Greek drama book-ended the week that led to sharp flight-to-quality trades on Monday and Friday. Meanwhile, Treasury supply weighed on the market the days in between, which caused 10-year note yields to surge to 2.047% by Thursday's close from 1.90% at Monday's close.

For the most part, agency MBS investors took the rallies and sell-offs in a mostly supportive stride given the current outlook of low rates through late 2014, attractive carry and yield, and QE3 prospects.

This was demonstrated by the performance of Barclays Capital's MBS Index in the past week through Thursday, Feb. 9 of 24 basis points in excess return versus Treasurys compared with 0 basis points for ABS and 18 basis points for CMBS.

The major factors that influenced trading this week included prepayment news, supply and QE3 prospects. Speeds in January slowed more than expected. This generated buying across the stack. Higher coupons, in particular, benefited as Home Affordable Refinance Program (HARP) 2.0 was MIA and analysts expect it will be a few more months before refinancings associated with the recent changes become more noticeable.

While lenders can begin to take applications on Dec. 1, there has been a delay associated with Fannie Mae's DU not being updated for the HARP changes until March, while loans with LTVs greater than 125% cannot be placed into pools until June.
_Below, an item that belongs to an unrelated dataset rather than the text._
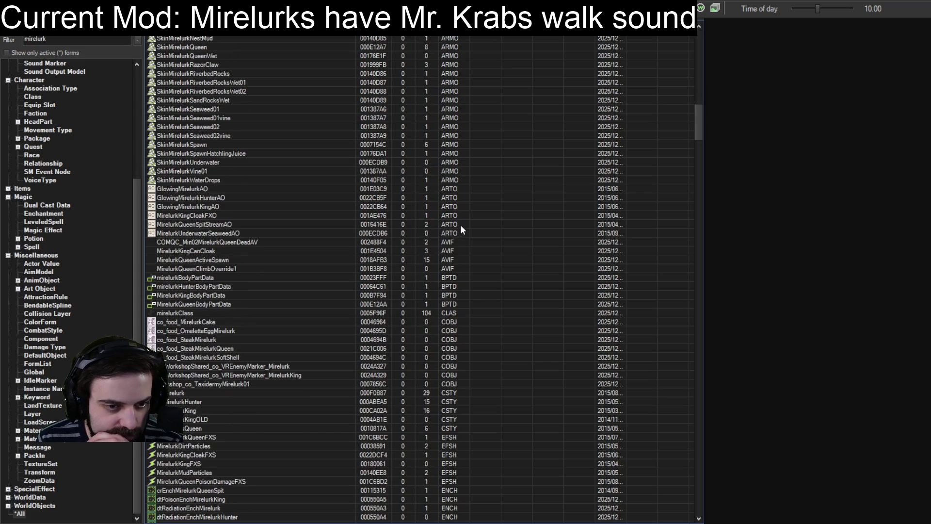
pyautogui.scroll(-17, 443, 251)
Investors required a concession to take down the $72 billion Treasury Refunding this week and sell-offs usually lead to increased mortgage banker supply as they reduce their pipelines.

Indeed, originator selling remained at an elevated $2 billion per day average this week, while the Federal Reserve remained a steady buyer in 3.5% and 4.0% coupons.

The Fed's latest report of weekly purchases indicated daily average buying of $1.25 billion which covered around 60% of the daily supply. Banks, money managers, hedge funds and others advantageously mopped up the excess supply as the 10-year note yield backed up towards 2.0% and prices eased away from recent highs.

Private investors have been opportunistic buyers this year, in large part because of the prospects of QE3.

Despite some recent favorable jobs news (including Initial Claims this week), QE3 odds appeared to be holding in the 40% area, unchanged from before the strong non-farm payrolls print.

In the latter part of January, JPMorgan and Wells Fargo put the odds of additional quantitative easing at around 40% and 50%, respectively. Research this week from analysts at Credit Suisse also stated that the market is pricing in favorable odds at around 40%, which they said was up 10%-15% from a few weeks ago.

Helping to support those odds were comments from Fed Chairman Ben Bernanke and San Francisco Fed President John Williams.

At an National Association of Home Builders conference on Friday, Bernanke noted the importance housing has been historically to the economy's growth and "that has not played out this time."

In his concluding remarks he stated that in addition to the impact of the supply/demand imbalance in housing caused by the sizeable amount of foreclosures and difficulty for potentially creditworthy borrowers to obtain mortgages, "the troubled housing market depresses construction activity and employment." Therefore, "we need to continue to develop and implement policies that will help the housing sector get back on its feet."

This speech followed on testimony he gave earlier in the week before the Senate Budget Committee that was unchanged from last week's appearance before the House Budget Committee despite the strong jobs report.

Meanwhile, the dovish Williams remarked that the Fed might still need to add accommodation if the economy loses momentum or if inflation remains well below 2%. He added that in the event of QE3, the best way to help the economy would be through MBS purchases.

Timing, however, is as elusive as potential implantation. BNP Paribas economists said they continued to expect QE3, although they are now looking for it to occur in June versus April. Societe Generale analysts, however, expects QE3 to be announced at the Federal Open Market Committee's April meeting as their analysts believe the current strength in the U.S. economy is not sustainable.

In other mortgage related activity, trading in specified pools was active with continued strong demand for call protected paper with payups strengthening; 15/30s were mixed according to the yield curve changes, while GNMA/FNMAs also were higher as improved yields drew in overseas buying in GNMAs.

Also aiding GNMAs was a bill — The FHA Emergency Fiscal Solvency Act of 2012 — introduced by Reps. Judy Biggert (R-IL) and Shelley Capito (R-WV) that would provide the Federal Housing Administration (FHA) "with the tools it needs to shore up the health of the FHA insurance fund." Biggert added "The FHA’s cash reserves are down to dangerous levels, and taxpayers cannot afford another Fannie- and Freddie-style bailout." If passed it would likely lead to lower supply in GNMAs as some borrowers would not be able to afford the higher fees.

For the week through Thursday, Tradeweb volume averaged 124% compared with 153% last week. Month-to-date, the Barclays MBS Index has recorded excess return of 30 basis points compared to 9 for ABS, 58 for CMBS and 97 for Corporates.

The 30-year current coupon yield was higher to 2.87% from 2.81% with the spread to 10-year notes holding in the high 80 basis point area.